## EXERCISE TEXT
[Start of section]

Search code examples
avfoundationvideo-processingavkitvideo-toolbox

Decoding ProresRAW format to native bayer representation


I am trying to decode Prores video file But it doesn't work. I always got

Optional(Error Domain=AVFoundationErrorDomain Code=-11821 "Cannot Decode" UserInfo={NSLocalizedFailureReason=The media data could not be decoded. It may be damaged., NSLocalizedDescription=Cannot Decode, NSUnderlyingError=0x600002a982a0 {Error Domain=NSOSStatusErrorDomain Code=-12137 "(null)"}})

Here a full decoder:

class Decoder {

private let assetReader: AVAssetReader?
private let output: AVAssetReaderTrackOutput

init() throws {
    
    VTRegisterProfessionalVideoWorkflowVideoDecoders()
    VTRegisterProfessionalVideoWorkflowVideoEncoders()
    
        let assetReader = try AVAssetReader(asset: movieAsset)
        let tracks = movieAsset.tracks(withMediaType: .video)
        
        guard let firstTrack = tracks.first else {
            print("No video tracks found")
            throw NSError()
        }
    
        let out = AVAssetReaderTrackOutput(track: firstTrack, outputSettings: outputSettings)
        out.alwaysCopiesSampleData = true
        
        assetReader.add(out)
        
        self.assetReader = assetReader
        self.output = out

   
}

func run(){
    
    guard let assetReader = assetReader, assetReader.startReading() else {
        print("Failed to stard asset reader")
        return
    }
    

    while(assetReader.status == .reading) {
        guard let sampleBuffer = output.copyNextSampleBuffer() else {
            print(assetReader.status.rawValue)
            print(assetReader.error)
            continue
        }
          
        print("Decoding success!")
    }
}

}


Solution

  • It's not clear why you want Bayer and I'm not sure what you mean by "native", but I guess you might want your data to be

    1. at its highest possible definition, or
    2. in its most natural / efficient / least processed format
    3. just Bayer don't ask me any more questions

    So there are two possibilities I think.

    If you like high definition data, try setting your AVAssetReaderTrackOutput pixel format to kCVPixelFormatType_444YpCbCr16VideoRange_16A_TriPlanar, kCVPixelFormatType_4444AYpCbCr16 or kCVPixelFormatType_64RGBALE or one of the other formats mentioned in the AVAssetReaderTrackOutput. I'd think the chances are good that AVAssetReader won't gratuitously truncate the data.

    I have no idea about natural or efficient representations when working with ProRes RAW, but if you really want Bayer output, you can set your outputSettings to nil and use a VTDecompressionSession to convert the raw sample buffers to kCVPixelFormatType_16VersatileBayer (or kCVPixelFormatType_64RGBAHalf, kCVPixelFormatType_128RGBAFloat if you're still into high range formats that AVAssetReader dislikes for some reason), but not kCVPixelFormatType_64RGBA_DownscaledProResRAW as that doesn't seem to work.

    Anyway, you could lightly modify your code to do decode to kCVPixelFormatType_16VersatileBayer like so:

    import AVFoundation
    import VideoToolbox
    
    class Decoder {
        private let assetReader: AVAssetReader?

[End of section]

## DATASET CONTENT
[Start of section]

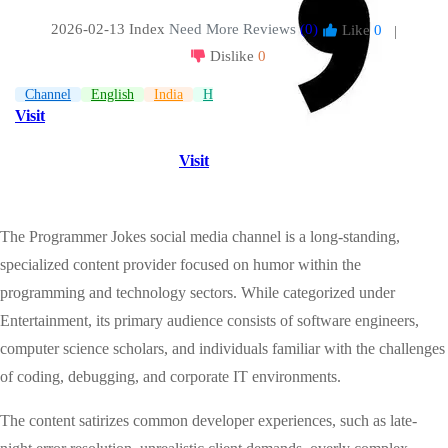
2026-02-13 Index
Need More Reviews
(0)
Like
0
|
Dislike
0
Channel
English
India
Humor
Visit
Visit
The Programmer Jokes social media channel is a long-standing,
specialized content provider focused on humor within the
programming and technology sectors. While categorized under
Entertainment, its primary audience consists of software engineers,
computer science scholars, and individuals familiar with the challenges
of coding, debugging, and corporate IT environments.
The content satirizes common developer experiences, such as late-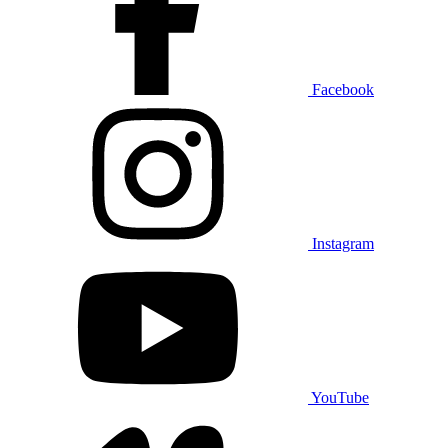
Facebook
Instagram
YouTube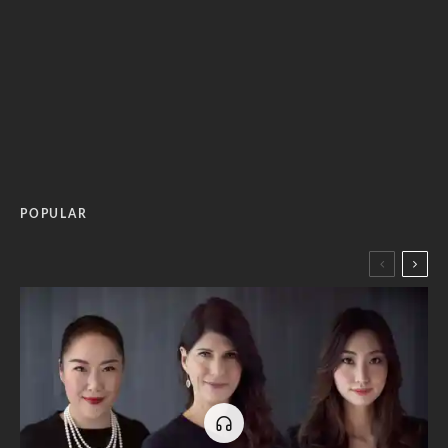
POPULAR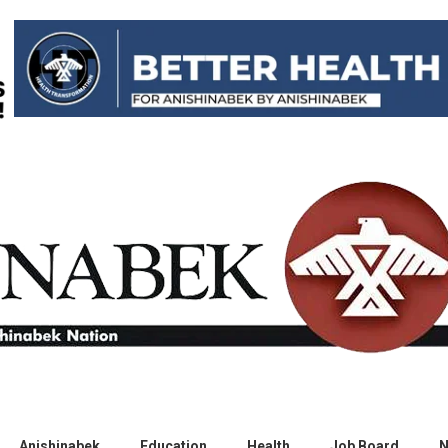
Anishinabek
Education
Health
Job Board
N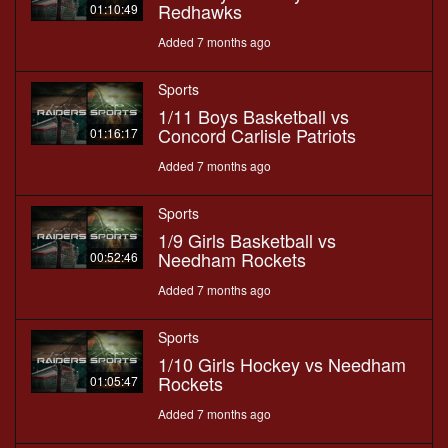
Redhawks
01:10:49
Added 7 months ago
Sports
1/11 Boys Basketball vs
Concord Carlisle Patriots
01:16:17
Added 7 months ago
Sports
1/9 Girls Basketball vs
Needham Rockets
00:52:46
Added 7 months ago
Sports
1/10 Girls Hockey vs Needham
Rockets
01:05:47
Added 7 months ago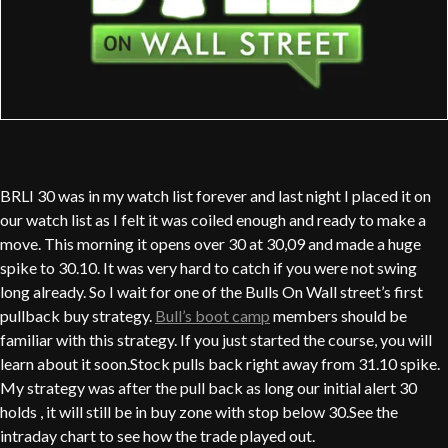
BRLI 30 was in my watch list forever and last night I placed it on
our watch list as I felt it was coiled enough and ready to make a
move. This morning it opens over 30 at 30,09 and made a huge
spike to 30.10. It was very hard to catch if you were not swing
long already. So I wait for one of the Bulls On Wall street’s first
pullback buy strategy.
Bull’s boot camp
members should be
familiar with this strategy. If you just started the course, you will
learn about it soon.Stock pulls back right away from 31.10 spike.
My strategy was after the pull back as long our initial alert 30
holds , it will still be in buy zone with stop below 30.See the
intraday chart to see how the trade played out.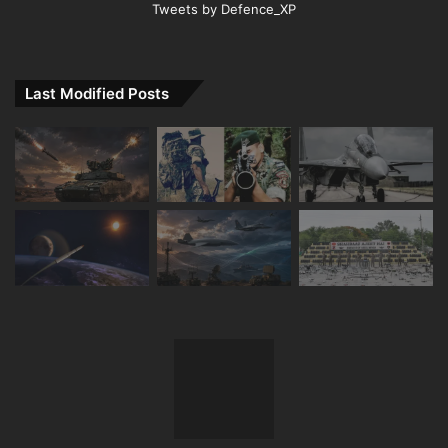
Tweets by Defence_XP
Last Modified Posts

[End of section]

## PROBLEMS TO WORK ON
1. Reproduce the part of the ProRes RAW decoding thread that opens with the words "guard let firstTrack" and closes with "assetReader.add(out)".
2. Carry the ProRes RAW decoding thread forward from its last line.

## EXERCISE RESPONSES
1.
guard let firstTrack = tracks.first else {
            print("No video tracks found")
            throw NSError()
        }
    
        let out = AVAssetReaderTrackOutput(track: firstTrack, outputSettings: outputSettings)
        out.alwaysCopiesSampleData = true
        
        assetReader.add(out)

2.
        private let output: AVAssetReaderTrackOutput
        private var decompressionSession: VTDecompressionSession!
            
        init() throws {
            let movieUrl = URL(fileURLWithPath: "/Users/xxxx/ProresRAW_Video.MOV")
            let movieAsset = AVAsset(url: movieUrl)
            
            do {
                let assetReader = try AVAssetReader(asset: movieAsset)
                let tracks = movieAsset.tracks(withMediaType: .video)
                
                guard let firstTrack = tracks.first else {
                    print("No video tracks found")
                    throw NSError()
                }
                
                let out = AVAssetReaderTrackOutput(track: firstTrack, outputSettings: nil)
                out.alwaysCopiesSampleData = true
                
                assetReader.add(out)
                
                self.assetReader = assetReader
                self.output = out
                
            } catch {
                print(error)
                throw error
            }
            
        }
        
        func run(){
            guard let assetReader = assetReader, assetReader.startReading() else {
                print("Failed to stard asset reader")
                return
            }
            
            while(assetReader.status == .reading) {
                guard let sampleBuffer = output.copyNextSampleBuffer() else {
                    print(assetReader.status.rawValue)
                    print(assetReader.error)
                    continue
                }
                
                print("Decoding success! \(sampleBuffer)")
                
                if let formatDescription = CMSampleBufferGetFormatDescription(sampleBuffer) {
                    if decompressionSession == nil {
                        let imageBufferAttributes: [CFString: Any] = [
                            kCVPixelBufferPixelFormatTypeKey: kCVPixelFormatType_16VersatileBayer
                        ]
                        var outputCallback = VTDecompressionOutputCallbackRecord(decompressionOutputCallback: { _, _, status, infoFlags, imageBuffer, presentationTimeStamp, presentationDuration in
                            assert(noErr == status)
                            print("decode callback status: \(status), bayer imageBuffer \(String(describing: imageBuffer)), flags: \(infoFlags), pts: \(presentationDuration), ptsd: \(presentationDuration)")
                        }, decompressionOutputRefCon: nil)
                        let status = VTDecompressionSessionCreate(allocator: nil, formatDescription: formatDescription, decoderSpecification: nil, imageBufferAttributes: imageBufferAttributes as CFDictionary, outputCallback: &outputCallback, decompressionSessionOut: &decompressionSession)
                        assert(noErr == status)
                    }
    
                    let status = VTDecompressionSessionDecodeFrame(decompressionSession, sampleBuffer: sampleBuffer, flags: [], frameRefcon: nil, infoFlagsOut: nil)
                    assert(noErr == status)
                }
            }
        }
    }
    

    The thing I don't get is why AVAssetReader, which probably uses VTDecompressionSession under the hood doesn't simply let you request kCVPixelFormatType_16VersatileBayer in the first place. Maybe it's bloody mindedness or maybe it doesn't make sense? p.s. what are you trying to do?